Он встал, принял ледяную ванну, позавтракал. Но опять и опять внутренняя тревога мешала работать. Он протерзался некоторое время над бумагой и, вдруг с шумом отшвырнув стул, встал: нет, надо пройтись, успокоиться, разобраться. Так нельзя.
Он оделся и бодро зашагал по дороге в Тригорское. Снег весело повизгивал у него под ногами и в лучах утреннего солнца горел, как россыпь розовых алмазов. Над тихими деревнями стояли позолоченные солнцем кудрявые столбики дыма… И так весело было в груди от ощущения этой свежести снежной земли. Верилось в жизнь, в себя, в счастье, – только вот еще одно маленькое усилие – и пред ним раскроются все золотые дали сразу…

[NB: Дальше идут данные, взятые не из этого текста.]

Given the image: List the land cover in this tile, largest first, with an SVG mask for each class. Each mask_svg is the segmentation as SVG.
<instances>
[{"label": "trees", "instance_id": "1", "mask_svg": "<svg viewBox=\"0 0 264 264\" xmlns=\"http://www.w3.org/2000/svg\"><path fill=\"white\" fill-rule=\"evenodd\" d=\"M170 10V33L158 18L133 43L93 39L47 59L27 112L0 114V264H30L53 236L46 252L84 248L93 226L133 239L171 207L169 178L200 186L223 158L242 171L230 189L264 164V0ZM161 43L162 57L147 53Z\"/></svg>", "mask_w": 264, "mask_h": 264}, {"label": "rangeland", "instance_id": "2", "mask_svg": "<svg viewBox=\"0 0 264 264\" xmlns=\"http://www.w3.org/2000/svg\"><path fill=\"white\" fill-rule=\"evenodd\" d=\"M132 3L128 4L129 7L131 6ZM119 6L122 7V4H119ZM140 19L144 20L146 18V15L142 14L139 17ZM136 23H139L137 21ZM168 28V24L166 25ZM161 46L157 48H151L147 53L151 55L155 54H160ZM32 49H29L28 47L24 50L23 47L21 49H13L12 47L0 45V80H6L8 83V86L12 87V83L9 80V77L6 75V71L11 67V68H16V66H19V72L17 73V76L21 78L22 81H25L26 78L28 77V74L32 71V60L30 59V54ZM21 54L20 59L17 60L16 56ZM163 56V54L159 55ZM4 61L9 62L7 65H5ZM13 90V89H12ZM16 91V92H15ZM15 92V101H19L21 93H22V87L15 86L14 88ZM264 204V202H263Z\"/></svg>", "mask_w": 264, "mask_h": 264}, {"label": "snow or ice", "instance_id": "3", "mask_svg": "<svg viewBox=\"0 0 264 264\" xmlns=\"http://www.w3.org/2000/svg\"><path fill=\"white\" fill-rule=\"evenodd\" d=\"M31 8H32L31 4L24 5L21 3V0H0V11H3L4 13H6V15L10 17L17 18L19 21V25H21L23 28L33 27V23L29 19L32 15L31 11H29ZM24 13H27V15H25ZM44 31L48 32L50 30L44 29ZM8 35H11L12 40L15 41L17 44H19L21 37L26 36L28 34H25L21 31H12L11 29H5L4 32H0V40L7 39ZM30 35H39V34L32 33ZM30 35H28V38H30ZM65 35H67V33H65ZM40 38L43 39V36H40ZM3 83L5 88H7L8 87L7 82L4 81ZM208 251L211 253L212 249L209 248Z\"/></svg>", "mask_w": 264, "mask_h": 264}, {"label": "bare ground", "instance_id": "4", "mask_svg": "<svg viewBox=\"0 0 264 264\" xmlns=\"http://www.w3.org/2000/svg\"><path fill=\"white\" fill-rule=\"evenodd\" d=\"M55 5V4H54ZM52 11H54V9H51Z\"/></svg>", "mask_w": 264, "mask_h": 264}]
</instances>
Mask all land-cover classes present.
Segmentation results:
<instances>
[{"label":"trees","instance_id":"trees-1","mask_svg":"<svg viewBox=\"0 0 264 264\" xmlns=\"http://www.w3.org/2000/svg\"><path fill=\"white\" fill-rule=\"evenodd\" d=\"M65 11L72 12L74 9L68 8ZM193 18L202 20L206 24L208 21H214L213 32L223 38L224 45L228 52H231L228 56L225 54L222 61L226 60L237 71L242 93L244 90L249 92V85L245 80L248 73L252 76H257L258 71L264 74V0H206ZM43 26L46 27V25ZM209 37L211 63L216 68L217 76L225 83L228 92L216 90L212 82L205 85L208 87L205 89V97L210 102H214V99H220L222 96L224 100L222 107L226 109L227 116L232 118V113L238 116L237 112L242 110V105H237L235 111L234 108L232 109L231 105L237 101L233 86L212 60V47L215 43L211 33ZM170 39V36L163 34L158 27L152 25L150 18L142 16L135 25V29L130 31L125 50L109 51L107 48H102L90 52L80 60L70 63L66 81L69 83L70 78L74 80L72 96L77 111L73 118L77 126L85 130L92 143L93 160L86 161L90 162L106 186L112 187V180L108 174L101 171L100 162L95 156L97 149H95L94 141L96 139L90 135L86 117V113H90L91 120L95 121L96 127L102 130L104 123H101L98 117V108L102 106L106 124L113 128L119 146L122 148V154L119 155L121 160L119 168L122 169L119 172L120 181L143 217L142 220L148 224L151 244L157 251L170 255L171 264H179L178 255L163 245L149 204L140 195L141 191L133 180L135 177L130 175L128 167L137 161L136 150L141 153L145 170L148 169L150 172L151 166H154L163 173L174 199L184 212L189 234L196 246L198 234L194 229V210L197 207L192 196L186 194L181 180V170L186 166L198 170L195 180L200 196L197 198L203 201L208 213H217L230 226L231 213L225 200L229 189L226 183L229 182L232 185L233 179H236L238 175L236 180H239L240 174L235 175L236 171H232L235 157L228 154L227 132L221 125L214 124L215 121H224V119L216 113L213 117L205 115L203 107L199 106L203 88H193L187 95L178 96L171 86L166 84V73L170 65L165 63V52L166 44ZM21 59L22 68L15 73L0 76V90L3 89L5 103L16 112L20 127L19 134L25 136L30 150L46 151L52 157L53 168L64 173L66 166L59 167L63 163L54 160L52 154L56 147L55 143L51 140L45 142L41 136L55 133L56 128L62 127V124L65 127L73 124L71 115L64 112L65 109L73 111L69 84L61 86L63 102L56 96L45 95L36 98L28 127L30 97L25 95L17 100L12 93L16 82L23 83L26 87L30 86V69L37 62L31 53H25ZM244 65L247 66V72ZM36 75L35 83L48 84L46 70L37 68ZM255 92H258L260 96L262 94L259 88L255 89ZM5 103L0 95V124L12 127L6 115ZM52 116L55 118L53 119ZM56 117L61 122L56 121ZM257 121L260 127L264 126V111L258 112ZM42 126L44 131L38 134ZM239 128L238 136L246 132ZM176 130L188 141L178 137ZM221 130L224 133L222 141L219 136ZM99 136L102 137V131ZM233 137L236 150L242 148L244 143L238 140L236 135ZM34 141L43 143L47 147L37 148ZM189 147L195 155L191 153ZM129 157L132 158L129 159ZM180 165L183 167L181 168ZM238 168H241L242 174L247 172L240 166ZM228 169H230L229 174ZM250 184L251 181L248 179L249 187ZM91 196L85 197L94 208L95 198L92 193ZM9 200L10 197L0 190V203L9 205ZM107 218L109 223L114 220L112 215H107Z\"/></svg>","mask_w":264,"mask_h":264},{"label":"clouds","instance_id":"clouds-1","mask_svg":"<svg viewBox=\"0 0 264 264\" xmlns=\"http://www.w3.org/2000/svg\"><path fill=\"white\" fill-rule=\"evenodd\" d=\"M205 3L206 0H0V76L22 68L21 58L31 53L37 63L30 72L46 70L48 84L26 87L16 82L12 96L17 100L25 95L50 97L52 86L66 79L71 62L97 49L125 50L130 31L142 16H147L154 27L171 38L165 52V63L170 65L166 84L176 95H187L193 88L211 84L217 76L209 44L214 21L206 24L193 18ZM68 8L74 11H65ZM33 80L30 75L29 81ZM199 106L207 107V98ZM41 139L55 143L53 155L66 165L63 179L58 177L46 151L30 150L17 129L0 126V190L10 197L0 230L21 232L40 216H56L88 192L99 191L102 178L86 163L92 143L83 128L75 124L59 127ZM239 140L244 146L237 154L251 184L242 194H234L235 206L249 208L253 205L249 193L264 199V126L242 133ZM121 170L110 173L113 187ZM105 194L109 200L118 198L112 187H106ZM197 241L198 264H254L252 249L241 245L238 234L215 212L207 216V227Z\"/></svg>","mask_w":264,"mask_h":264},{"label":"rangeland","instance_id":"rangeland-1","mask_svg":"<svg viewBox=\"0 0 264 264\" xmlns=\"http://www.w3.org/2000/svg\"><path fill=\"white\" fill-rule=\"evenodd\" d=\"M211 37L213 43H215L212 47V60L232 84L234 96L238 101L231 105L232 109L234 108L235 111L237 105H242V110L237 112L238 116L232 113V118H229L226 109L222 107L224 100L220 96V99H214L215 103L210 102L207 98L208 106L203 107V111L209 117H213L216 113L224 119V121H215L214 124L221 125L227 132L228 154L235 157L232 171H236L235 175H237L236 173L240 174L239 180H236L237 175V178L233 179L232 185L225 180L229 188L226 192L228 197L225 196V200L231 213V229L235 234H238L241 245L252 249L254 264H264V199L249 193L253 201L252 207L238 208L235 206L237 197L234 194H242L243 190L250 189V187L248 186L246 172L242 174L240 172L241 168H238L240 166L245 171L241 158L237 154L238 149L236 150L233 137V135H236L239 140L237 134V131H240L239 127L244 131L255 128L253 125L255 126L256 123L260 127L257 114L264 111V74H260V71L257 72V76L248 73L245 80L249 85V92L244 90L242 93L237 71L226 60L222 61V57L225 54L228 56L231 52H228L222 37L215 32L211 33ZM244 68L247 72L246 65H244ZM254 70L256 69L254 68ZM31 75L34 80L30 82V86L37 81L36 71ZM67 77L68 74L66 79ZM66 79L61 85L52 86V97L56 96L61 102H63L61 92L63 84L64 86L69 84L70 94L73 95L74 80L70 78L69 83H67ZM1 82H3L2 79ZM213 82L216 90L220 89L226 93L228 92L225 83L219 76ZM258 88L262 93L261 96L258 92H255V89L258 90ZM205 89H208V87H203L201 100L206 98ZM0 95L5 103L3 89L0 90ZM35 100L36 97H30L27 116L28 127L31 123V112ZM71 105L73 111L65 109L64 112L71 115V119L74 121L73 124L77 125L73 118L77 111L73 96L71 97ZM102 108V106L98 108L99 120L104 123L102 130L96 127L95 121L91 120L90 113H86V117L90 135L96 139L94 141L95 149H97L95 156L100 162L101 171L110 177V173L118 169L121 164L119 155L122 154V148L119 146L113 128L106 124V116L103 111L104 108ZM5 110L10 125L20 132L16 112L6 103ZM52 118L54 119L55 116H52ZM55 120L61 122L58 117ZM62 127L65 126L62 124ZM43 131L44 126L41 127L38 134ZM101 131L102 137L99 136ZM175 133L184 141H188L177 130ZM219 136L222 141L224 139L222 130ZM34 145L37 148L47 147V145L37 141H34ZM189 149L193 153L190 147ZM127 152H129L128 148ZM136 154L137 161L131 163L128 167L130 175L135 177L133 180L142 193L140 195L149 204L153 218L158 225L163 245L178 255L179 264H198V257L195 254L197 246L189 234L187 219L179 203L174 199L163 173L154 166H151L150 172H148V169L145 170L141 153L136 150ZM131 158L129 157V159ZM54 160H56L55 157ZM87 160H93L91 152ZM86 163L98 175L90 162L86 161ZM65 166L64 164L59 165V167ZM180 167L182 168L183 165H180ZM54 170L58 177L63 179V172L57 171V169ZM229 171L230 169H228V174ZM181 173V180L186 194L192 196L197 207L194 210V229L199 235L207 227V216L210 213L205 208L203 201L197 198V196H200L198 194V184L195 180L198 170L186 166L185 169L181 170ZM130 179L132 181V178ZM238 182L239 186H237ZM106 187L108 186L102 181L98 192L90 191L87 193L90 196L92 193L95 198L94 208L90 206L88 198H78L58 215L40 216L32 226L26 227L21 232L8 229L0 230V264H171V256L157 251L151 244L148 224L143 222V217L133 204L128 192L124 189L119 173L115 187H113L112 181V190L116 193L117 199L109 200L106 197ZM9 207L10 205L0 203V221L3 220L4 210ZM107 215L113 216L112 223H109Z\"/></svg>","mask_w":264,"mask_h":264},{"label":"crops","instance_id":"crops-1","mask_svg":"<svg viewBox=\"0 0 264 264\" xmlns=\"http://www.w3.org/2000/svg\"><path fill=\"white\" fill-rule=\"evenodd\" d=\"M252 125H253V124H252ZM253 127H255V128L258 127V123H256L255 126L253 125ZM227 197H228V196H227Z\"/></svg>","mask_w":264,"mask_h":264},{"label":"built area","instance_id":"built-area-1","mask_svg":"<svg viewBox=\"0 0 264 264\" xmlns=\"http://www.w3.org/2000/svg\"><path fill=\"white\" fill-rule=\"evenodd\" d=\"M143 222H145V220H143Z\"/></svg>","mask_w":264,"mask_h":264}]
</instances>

Он подходил уже к границе дедовских владений, и его глаза ласково приветствовали три сосны-великана, друзей его. Осыпанные алмазной пылью, старые сосны блаженно нежились на солнышке… И вдруг впереди на дороге он увидел темную женскую фигуру. Он сразу узнал ее: то была Анна. Сердце его забилось так, что он даже удивился. Увидав его, она остановилась и невольным жестом прижала руку к сердцу. И когда он с любезной светской улыбкой подошел к ней ближе, он увидел ее сияющие глаза, которые без слов говорили ему все. Она молча смотрела на него, а на Вороноче звонил колокол. Ему стало совестно за свою улыбку. Он почувствовал между этой удивительной девушкой и собой какую-то твердую черту, какой между собой и женщинами он никогда еще не чувствовал. А колокол пел…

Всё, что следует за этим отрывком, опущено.